REQUIRED WORK: Pick out each line in the material below that contains the word "Ellwood", and copy those lines.

▼

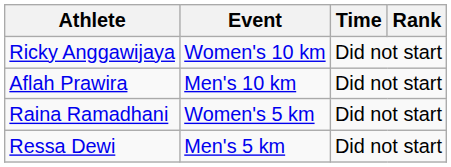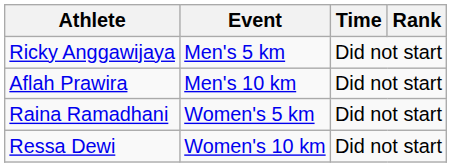Ricky Anggawijaya | Event: Women's 10 km -> Men's 5 km
Ressa Dewi | Event: Men's 5 km -> Women's 10 km
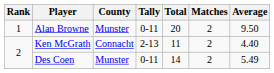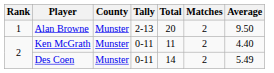Alan Browne | Tally: 0-11 -> 2-13
Ken McGrath | County: Connacht -> Munster
Ken McGrath | Tally: 2-13 -> 0-11
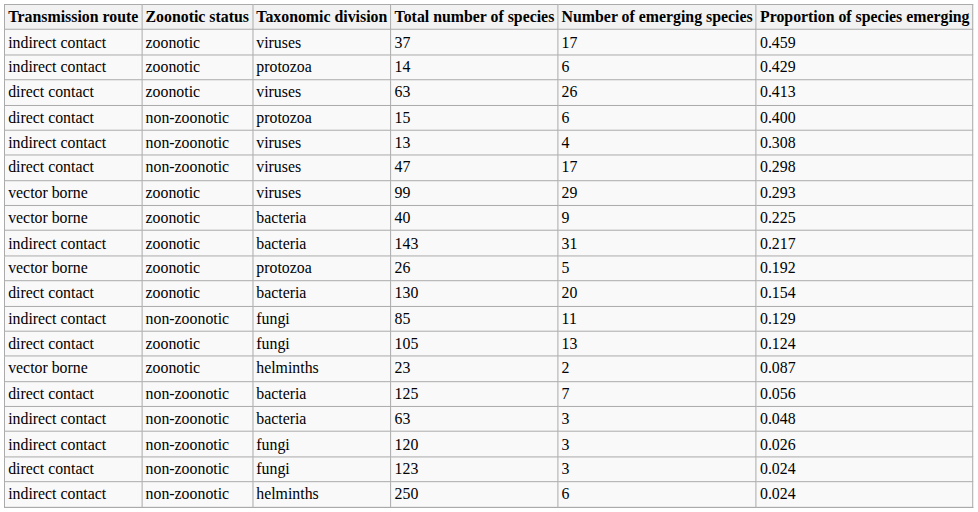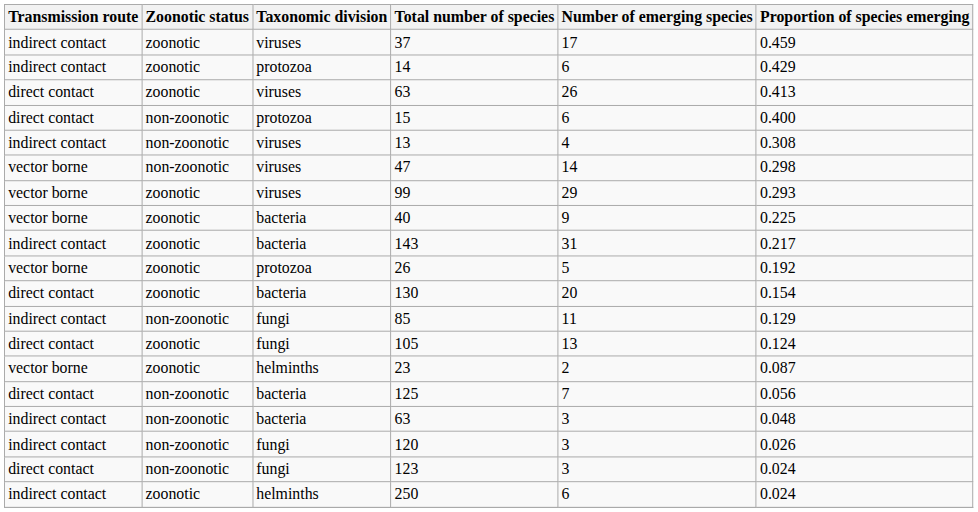47 | Transmission route: direct contact -> vector borne
47 | Number of emerging species: 17 -> 14
250 | Zoonotic status: non-zoonotic -> zoonotic
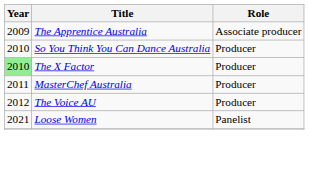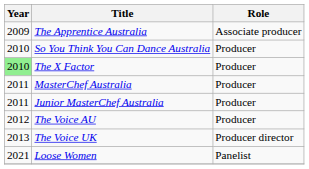+ row: 2011 | Junior MasterChef Australia | Producer
+ row: 2013 | The Voice UK | Producer director
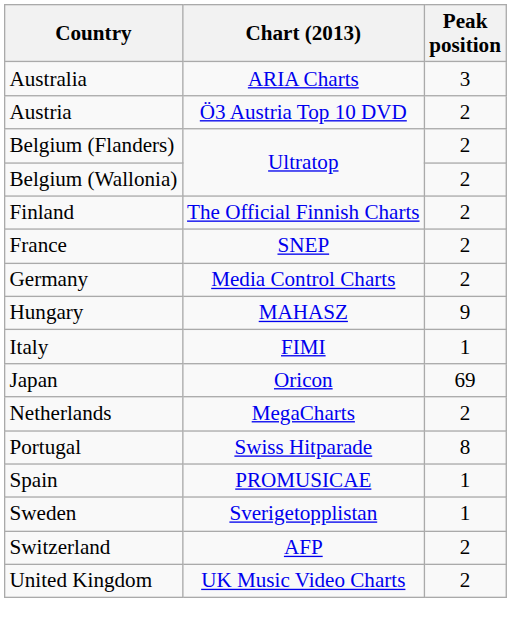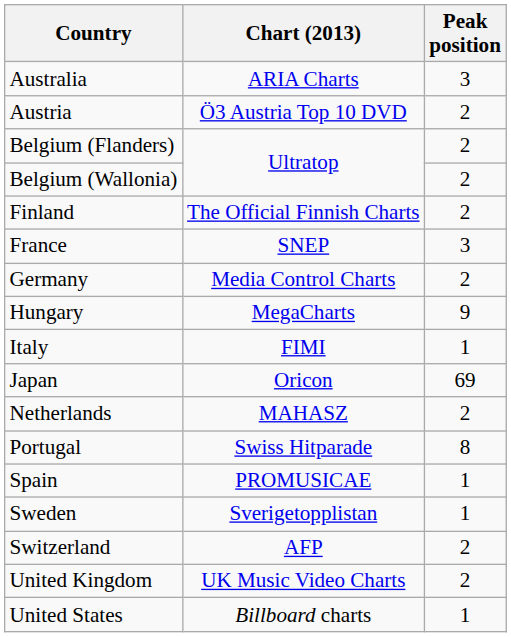France | Peak position: 2 -> 3
Hungary | Chart (2013): MAHASZ -> MegaCharts
Netherlands | Chart (2013): MegaCharts -> MAHASZ
+ row: United States | Billboard charts | 1
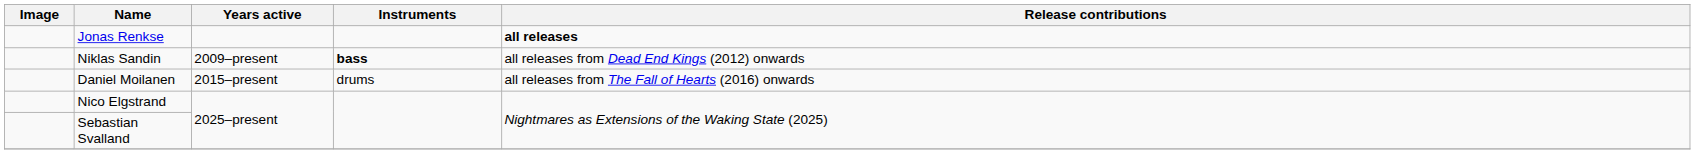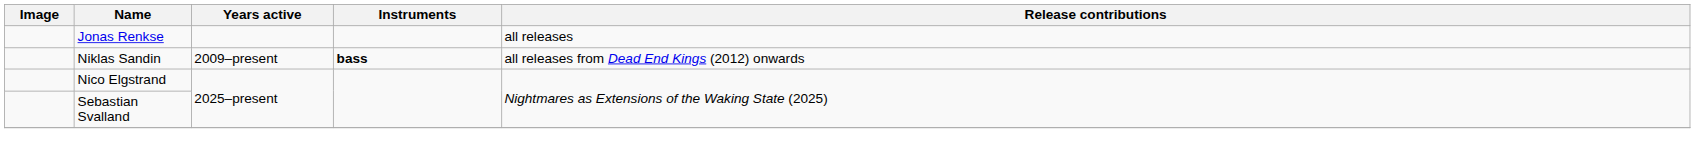Jonas Renkse | Release contributions: bold -> normal
- row: Daniel Moilanen | 2015–present | drums | all releases from The Fall of Hearts (2016) onwards
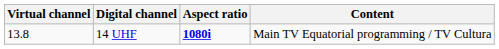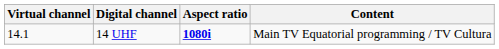14 UHF | Virtual channel: 13.8 -> 14.1
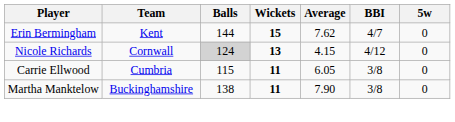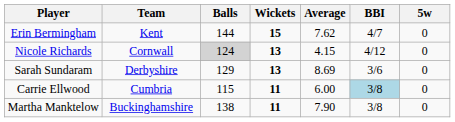+ row: Sarah Sundaram | Derbyshire | 129 | 13 | 8.69 | 3/6 | 0
Carrie Ellwood | Average: 6.05 -> 6.00
Carrie Ellwood | BBI: no background -> lightblue background
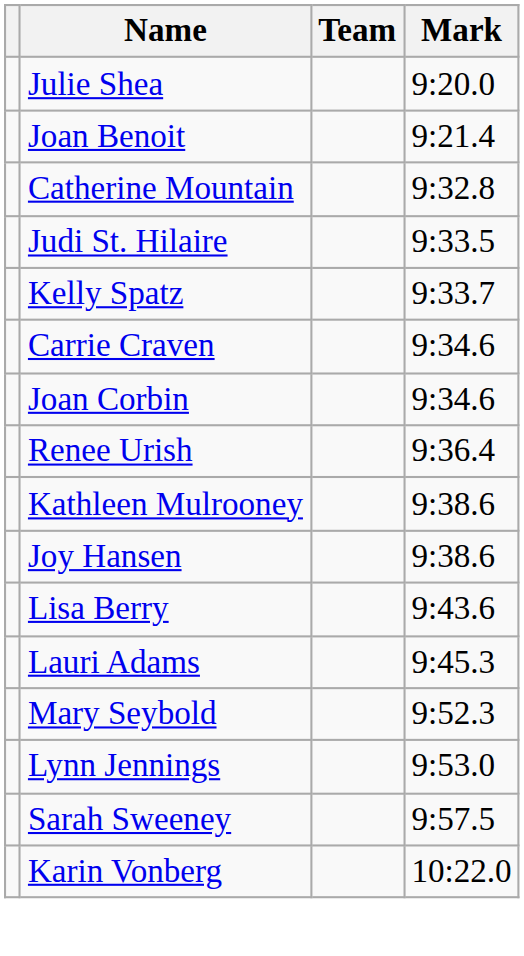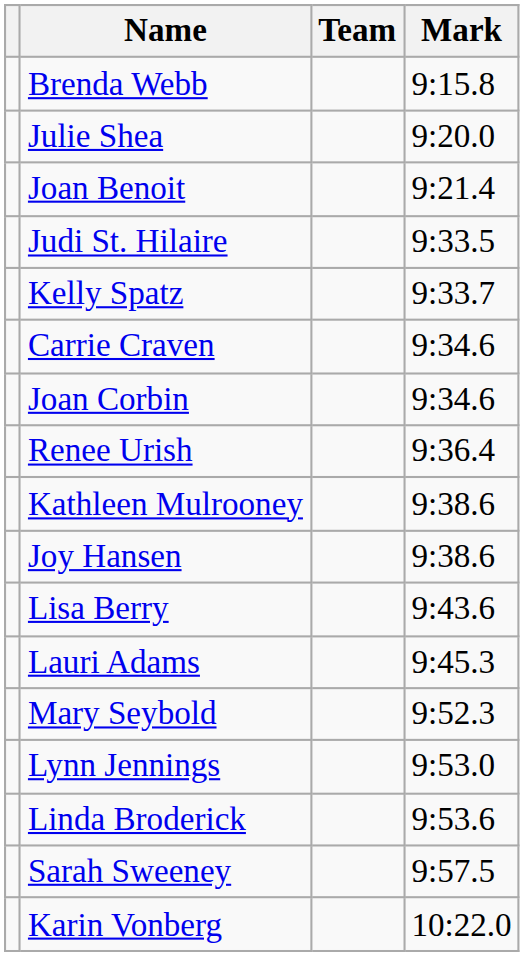+ row: Brenda Webb | 9:15.8
- row: Catherine Mountain | 9:32.8
+ row: Linda Broderick | 9:53.6
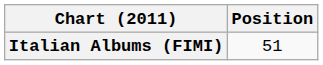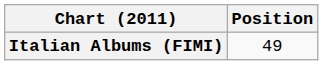Italian Albums (FIMI) | Position: 51 -> 49
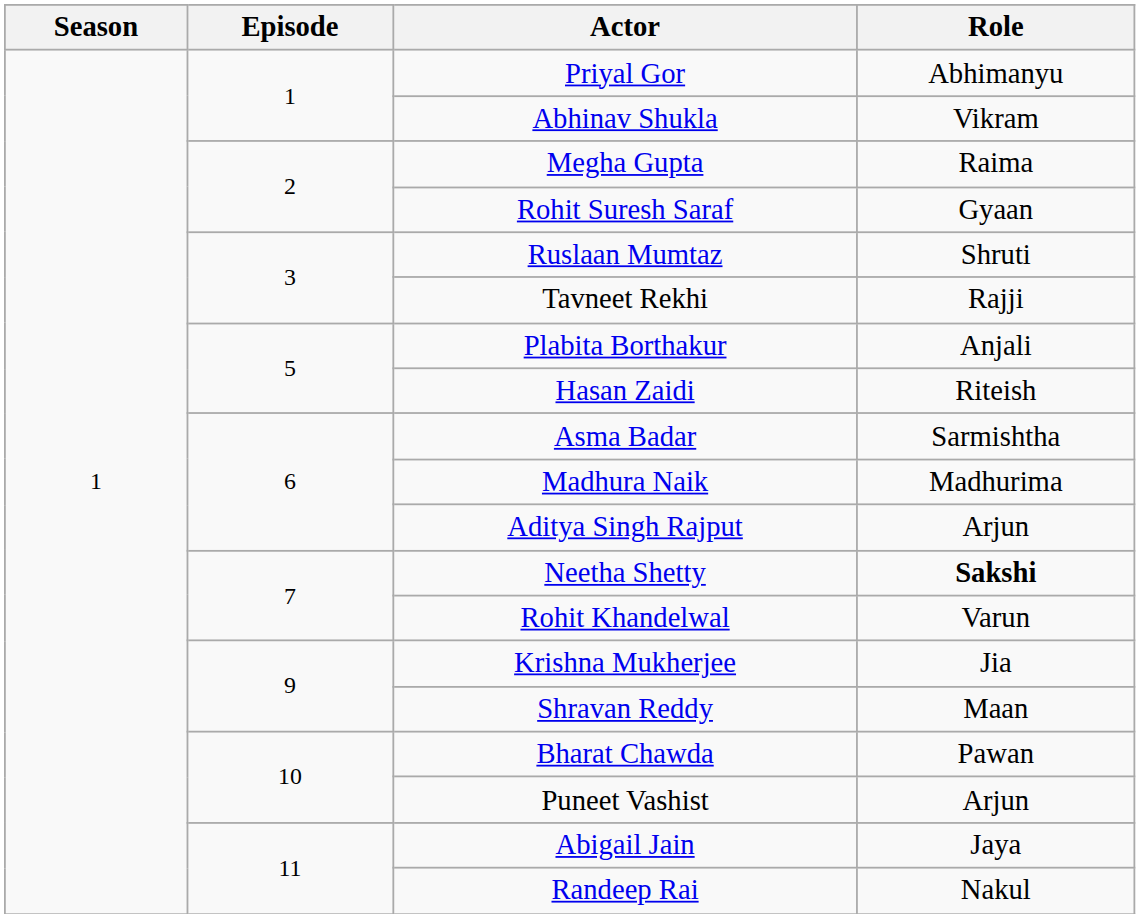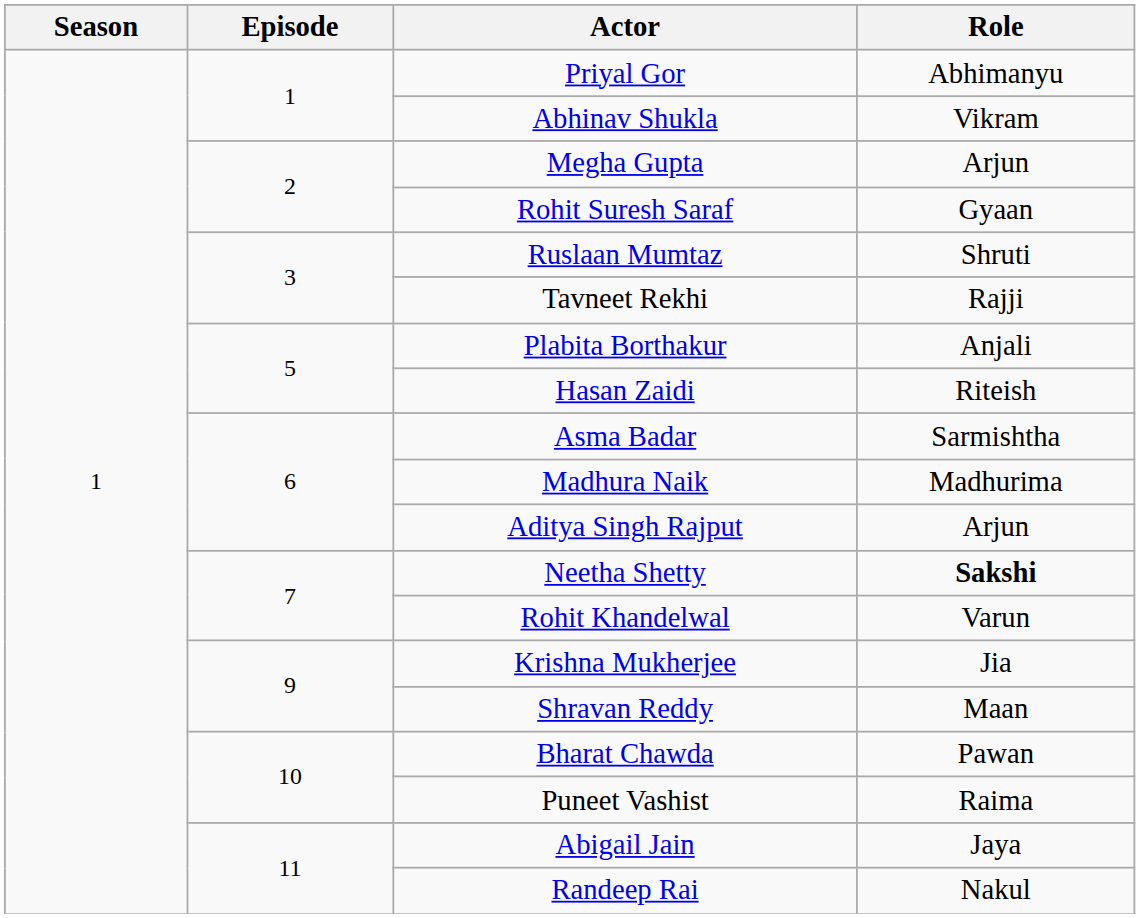Megha Gupta | Role: Raima -> Arjun
Puneet Vashist | Role: Arjun -> Raima
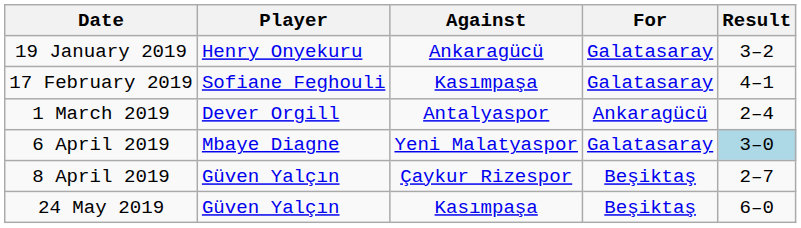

▲

WORKED SOLUTION:
Carrie Ellwood | Average: 6.05 -> 6.00
Carrie Ellwood | BBI: no background -> lightblue background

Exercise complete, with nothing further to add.